O(1) and Completely Fair Scheduler (CFS)
In this post we discussed about scheduling, various approaches for scheduling. Today we wold see how scheduling is implemented in Linux kernel.
Earlier versions of Linux kernel used round robin approach which was implemented using circular queue. It was quite simple to implement and was fast.
In Linux kernel 2.2, scheduling classes were introduced. Process were divided in three classes namely : Real-time, non-preemptible and normal or non-real time processes.
In Linux Kernel 2.4, scheduler came with O(N) complexity, N being number of tasks currently in system in runnable state and. It maintained a queue,whenever there was scheduling needs to be done, it goes through all the processes in queue and selects the best process (based on priority) to be scheduled next.
There was a function called as goodness(), which compared every process’s goodness, and the process having highest goodness was scheduled first.
In Linux Kernel 2.6, complexity of scheduler was reduced to O(1) and hence the name of the schedule became O(1) scheduler. This scheduler was not required to scan all tasks in runnable state as in O(N) scheduler in Kernel 2.4. Idea behind it was very simple. There were two run queues for each priority level. As we will see later, there are 0 to 140 priority levels in Linux, there will be 280 such queues.
Two for each priority because one is active processes while the second is for expired process.
Process is moved to expired queue when its time slice is completed. When all processes in active queue exhaust their time -slice, simply expired queue is made active.
To identify the task to be scheduled next, scheduler just need to dequeue task from per priority queue.
It also introduced interactivity metrics.Figure shows the arrangement.
Completely Fair Schedule
Due to unwieldy nature of O(1) scheduler, there came another scheduler called as Completely Fair Scheduler.

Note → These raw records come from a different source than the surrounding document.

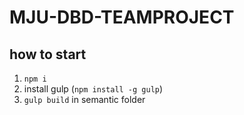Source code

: # MJU-DBD-TEAMPROJECT

## how to start

1. `npm i`
2. install gulp (`npm install -g gulp`)
3. `gulp build` in semantic folder

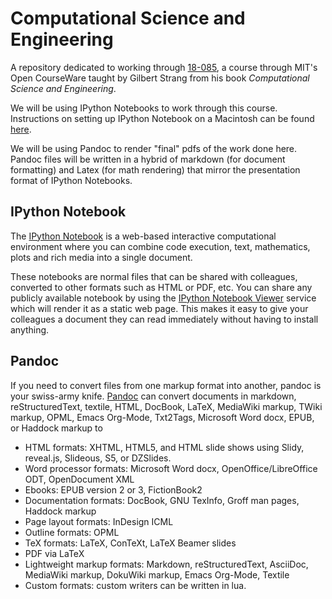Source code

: # Computational Science and Engineering

A repository dedicated to working through [18-085](http://ocw.mit.edu/courses/mathematics/18-085-computational-science-and-engineering-i-fall-2008/), a course through MIT's Open CourseWare taught by Gilbert Strang from his book *Computational Science and Engineering*.

We will be using IPython Notebooks to work through this course. Instructions on setting up IPython Notebook on a Macintosh can be found [here](https://joshuacook.github.io/blog/2014/12/20/ipython-clean-install/). 

We will be using Pandoc to render "final" pdfs of the work done here. Pandoc files will be written in a hybrid of markdown (for document formatting) and Latex (for math rendering) that mirror the presentation format of IPython Notebooks.

## IPython Notebook
The [IPython Notebook](http://ipython.org/notebook.html) is a web-based interactive computational environment where you can combine code execution, text, mathematics, plots and rich media into a single document. 

These notebooks are normal files that can be shared with colleagues, converted to other formats such as HTML or PDF, etc. You can share any publicly available notebook by using the [IPython Notebook Viewer](http://nbviewer.ipython.org/) service which will render it as a static web page. This makes it easy to give your colleagues a document they can read immediately without having to install anything.

## Pandoc
If you need to convert files from one markup format into another, pandoc is your swiss-army knife. [Pandoc](http://johnmacfarlane.net/pandoc/) can convert documents in markdown, reStructuredText, textile, HTML, DocBook, LaTeX, MediaWiki markup, TWiki markup, OPML, Emacs Org-Mode, Txt2Tags, Microsoft Word docx, EPUB, or Haddock markup to

- HTML formats: XHTML, HTML5, and HTML slide shows using Slidy, reveal.js, Slideous, S5, or DZSlides.
- Word processor formats: Microsoft Word docx, OpenOffice/LibreOffice ODT, OpenDocument XML
- Ebooks: EPUB version 2 or 3, FictionBook2
- Documentation formats: DocBook, GNU TexInfo, Groff man pages, Haddock markup
- Page layout formats: InDesign ICML
- Outline formats: OPML
- TeX formats: LaTeX, ConTeXt, LaTeX Beamer slides
- PDF via LaTeX
- Lightweight markup formats: Markdown, reStructuredText, AsciiDoc, MediaWiki markup, DokuWiki markup, Emacs Org-Mode, Textile
- Custom formats: custom writers can be written in lua.

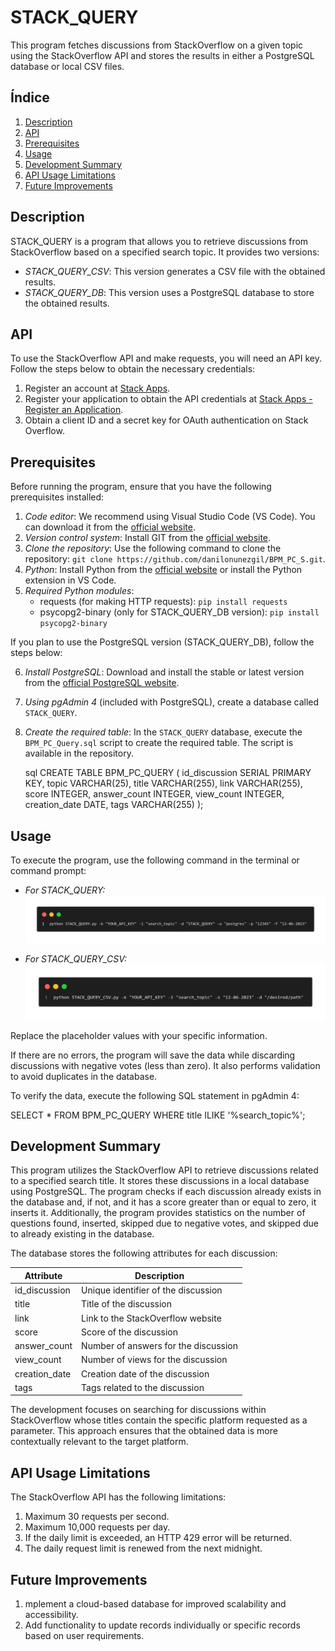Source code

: # STACK_QUERY

This program fetches discussions from StackOverflow on a given topic using the StackOverflow API and stores the results in either a PostgreSQL database or local CSV files.

## Índice

1. [Description](#description)
2. [API](#api)
3. [Prerequisites](#prerequisites)
4. [Usage](#usage)
5. [Development Summary](#development-summary)
6. [API Usage Limitations](#api-usage-limitations)
7. [Future Improvements](#future-improvements)

## Description

STACK_QUERY is a program that allows you to retrieve discussions from StackOverflow based on a specified search topic. It provides two versions:

- *STACK_QUERY_CSV*: This version generates a CSV file with the obtained results.
- *STACK_QUERY_DB*: This version uses a PostgreSQL database to store the obtained results.

## API

To use the StackOverflow API and make requests, you will need an API key. Follow the steps below to obtain the necessary credentials:

1. Register an account at [Stack Apps](https://stackapps.com/users/login).
2. Register your application to obtain the API credentials at [Stack Apps - Register an Application](https://stackapps.com/apps/oauth/register).
3. Obtain a client ID and a secret key for OAuth authentication on Stack Overflow.

## Prerequisites
Before running the program, ensure that you have the following prerequisites installed:

1. *Code editor*: We recommend using Visual Studio Code (VS Code). You can download it from the [official website](https://code.visualstudio.com/download).
2. *Version control system*: Install GIT from the [official website](https://git-scm.com/downloads).
3. *Clone the repository*: Use the following command to clone the repository: `git clone https://github.com/danilonunezgil/BPM_PC_S.git`.
4. *Python*: Install Python from the [official website](https://www.python.org/downloads/) or install the Python extension in VS Code.
5. *Required Python modules*:
   - requests (for making HTTP requests): `pip install requests`
   - psycopg2-binary (only for STACK_QUERY_DB version): `pip install psycopg2-binary`

If you plan to use the PostgreSQL version (STACK_QUERY_DB), follow the steps below:

6. *Install PostgreSQL*: Download and install the stable or latest version from the [official PostgreSQL website](https://www.postgresql.org/download/).
7. *Using pgAdmin 4* (included with PostgreSQL), create a database called `STACK_QUERY`.
8. *Create the required table*: In the `STACK_QUERY` database, execute the `BPM_PC_Query.sql` script to create the required table. The script is available in the repository.

   sql
   CREATE TABLE BPM_PC_QUERY (
      id_discussion SERIAL PRIMARY KEY,
      topic VARCHAR(25),
      title VARCHAR(255),
      link VARCHAR(255),
      score INTEGER,
      answer_count INTEGER,
      view_count INTEGER,
      creation_date DATE,
      tags VARCHAR(255)
   );
   

## Usage

To execute the program, use the following command in the terminal or command prompt:

- *For STACK_QUERY:*
   ![comando de ejecucion](STACK_QUERY_DB/comando_ejecucion_DB.png)

- *For STACK_QUERY_CSV:*
   ![comando de ejecucion](STACK_QUERY_CSV/comando_ejecucion_CSV.png)



Replace the placeholder values with your specific information.

If there are no errors, the program will save the data while discarding discussions with negative votes (less than zero). It also performs validation to avoid duplicates in the database.

To verify the data, execute the following SQL statement in pgAdmin 4:

SELECT \* FROM BPM_PC_QUERY WHERE title ILIKE '%search_topic%';

## Development Summary

This program utilizes the StackOverflow API to retrieve discussions related to a specified search title. It stores these discussions in a local database using PostgreSQL. The program checks if each discussion already exists in the database and, if not, and it has a score greater than or equal to zero, it inserts it. Additionally, the program provides statistics on the number of questions found, inserted, skipped due to negative votes, and skipped due to already existing in the database.

The database stores the following attributes for each discussion:

| Attribute     | Description                          |
| ------------- | ------------------------------------ |
| id_discussion | Unique identifier of the discussion  |
| title         | Title of the discussion              |
| link          | Link to the StackOverflow website    |
| score         | Score of the discussion              |
| answer_count  | Number of answers for the discussion |
| view_count    | Number of views for the discussion   |
| creation_date | Creation date of the discussion      |
| tags          | Tags related to the discussion       |

The development focuses on searching for discussions within StackOverflow whose titles contain the specific platform requested as a parameter. This approach ensures that the obtained data is more contextually relevant to the target platform.

## API Usage Limitations

The StackOverflow API has the following limitations:

1. Maximum 30 requests per second.
2. Maximum 10,000 requests per day.
3. If the daily limit is exceeded, an HTTP 429 error will be returned.
4. The daily request limit is renewed from the next midnight.

## Future Improvements

1. mplement a cloud-based database for improved scalability and accessibility.
2. Add functionality to update records individually or specific records based on user requirements.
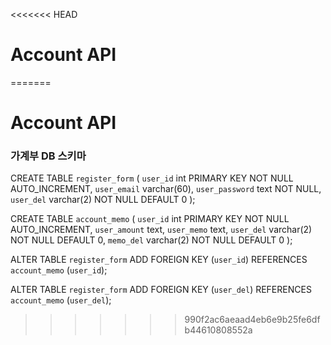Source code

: <<<<<<< HEAD
# Account API






=======
# Account API

### 가계부 DB 스키마

CREATE TABLE `register_form` (
  `user_id` int PRIMARY KEY NOT NULL AUTO_INCREMENT,
  `user_email` varchar(60),
  `user_password` text NOT NULL,
  `user_del` varchar(2) NOT NULL DEFAULT 0
);

CREATE TABLE `account_memo` (
  `user_id` int PRIMARY KEY NOT NULL AUTO_INCREMENT,
  `user_amount` text,
  `user_memo` text,
  `user_del` varchar(2) NOT NULL DEFAULT 0,
  `memo_del` varchar(2) NOT NULL DEFAULT 0
);

ALTER TABLE `register_form` ADD FOREIGN KEY (`user_id`) REFERENCES `account_memo` (`user_id`);

ALTER TABLE `register_form` ADD FOREIGN KEY (`user_del`) REFERENCES `account_memo` (`user_del`);
>>>>>>> 990f2ac6aeaad4eb6e9b25fe6dfb44610808552a
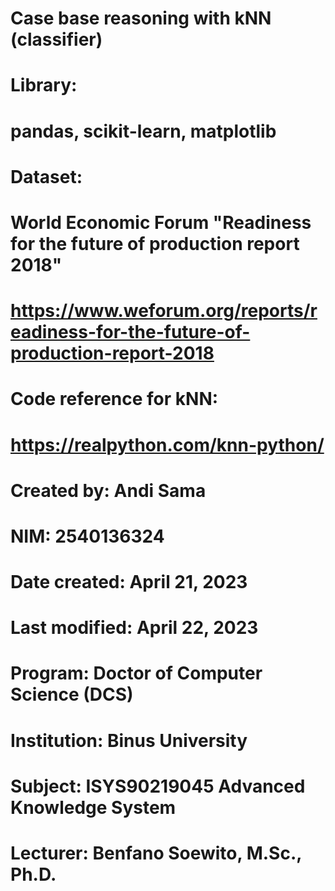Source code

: # Case base reasoning with kNN (classifier)
#
# Library: 
#   pandas, scikit-learn, matplotlib
# Dataset:
#   World Economic Forum "Readiness for the future of production report 2018"  
#   https://www.weforum.org/reports/readiness-for-the-future-of-production-report-2018
# Code reference for kNN:
#   https://realpython.com/knn-python/
#
# Created by: Andi Sama
# NIM: 2540136324
# Date created: April 21, 2023
# Last modified: April 22, 2023
# Program: Doctor of Computer Science (DCS)
# Institution: Binus University
# Subject: ISYS90219045 Advanced Knowledge System
# Lecturer: Benfano Soewito, M.Sc., Ph.D.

As name suggested, this scheduler tries to be fair with all processes by giving them fair chance to execute on processor. Idea is simple again. Keep track of time a process has executed on processor, processes which have got small amount of time are boosted to get the processor, those who got bigger amount of time are thwarted.
Biggest change which came with this scheduler was data structure used to maintain runnable processes list. Till now all implementations used linked list based queues. This implementation used Red-Black Tree to maintain runnable processes which this property : All nodes which have got small time on processor are stored on left side of root, while those who have got larger time on processor are stored on right hand side. Whenever kernel wants to select next process for scheduling, it takes the left most node of RB Tree and grants processor to it.
While insert operation being performed in RB tree, the left most child value is cached in sched_entity, so it is fast lookup there.
Red Black Tree has this very interesting property that is is self balancing tree and no path is more than twice as long as any other path in tree and all operations in RB tree are done in O(logn) complexity.
We know that process in kernel is represented as task_struct. However,the scheduler does not use this structure, it uses another structure sched_entity which is then included in task_struct.
sched_entity contains pointer to node in red black tree which in turn contains pointers to left and right children and color of parent node.
As I mentioned earlier, every process has associated run time, it denotes time it has got at processor. This time is stored in sched_entity as vruntime. This vruntime is key for moving process node from one side of RB tree to another. Figure shows relationships between various data structures used in scheduling. In next post we would see how priorities are calculated and used.
Every process has two priorities associated with it. One is called as nice value of process. It ranges from -20 to 19, default being 0. Lower the nice value, higher the priority. If there are two processes having nice value as 5 (process 1)and 10 (process 2), process 1 has high priority.
We can check nice values of process’s nice values using ps -el command on shell.
In Kernel space it is translated as MAX_RT_PRIORITY + 20 + nice value. It is stored in static_prio field of the task_struct.
Second priority is real-time priority. These have opposite notion, means higher the value, higher the priority of the process. It ranges from 0 to 100.
There is one more field which is present in task_struct called as prio, which in turn stores the effective priority of process which is being considered by scheduler to boost or thwart priority in order to avoid cases like priority inversion.
In earlier schedulers priority values were used in decided the next process and the time slice it gets on the processor. There were many short-comings in that approach , very well described in book “Linux Kernel Development” by Robet Love.
In CFS, instead of using priorities to decide absolute time a process gets on processor, portion of processor time a process ought to get on processor was calculated, based on the overall load of the system.
If a process is getting less than what it should get, it will eventually move towards the left side of RB tree and get the processor time.
There are three scheduling classes. Every process is associated with one of the class.
1.SCHED_FIFO : This is class which classifies all real-time processes. There is no preemption, process with equal priority will not preempt process already running.
2.SCHED_RR : It is same as SHCED_FIFO but there is time slice associate with process, process leaves processor when time slice finishes.
3.SCHED_NORMAL/SHCED_OTHER : All processes which are not real time as put under this class.
These classes are stored in queue in order SCHED_FIFO, SCHED_RR, SCHED_NORMAL, scheduler goes from on class goes through them and first class which has a runnable process gets to decide which process gets the processor next.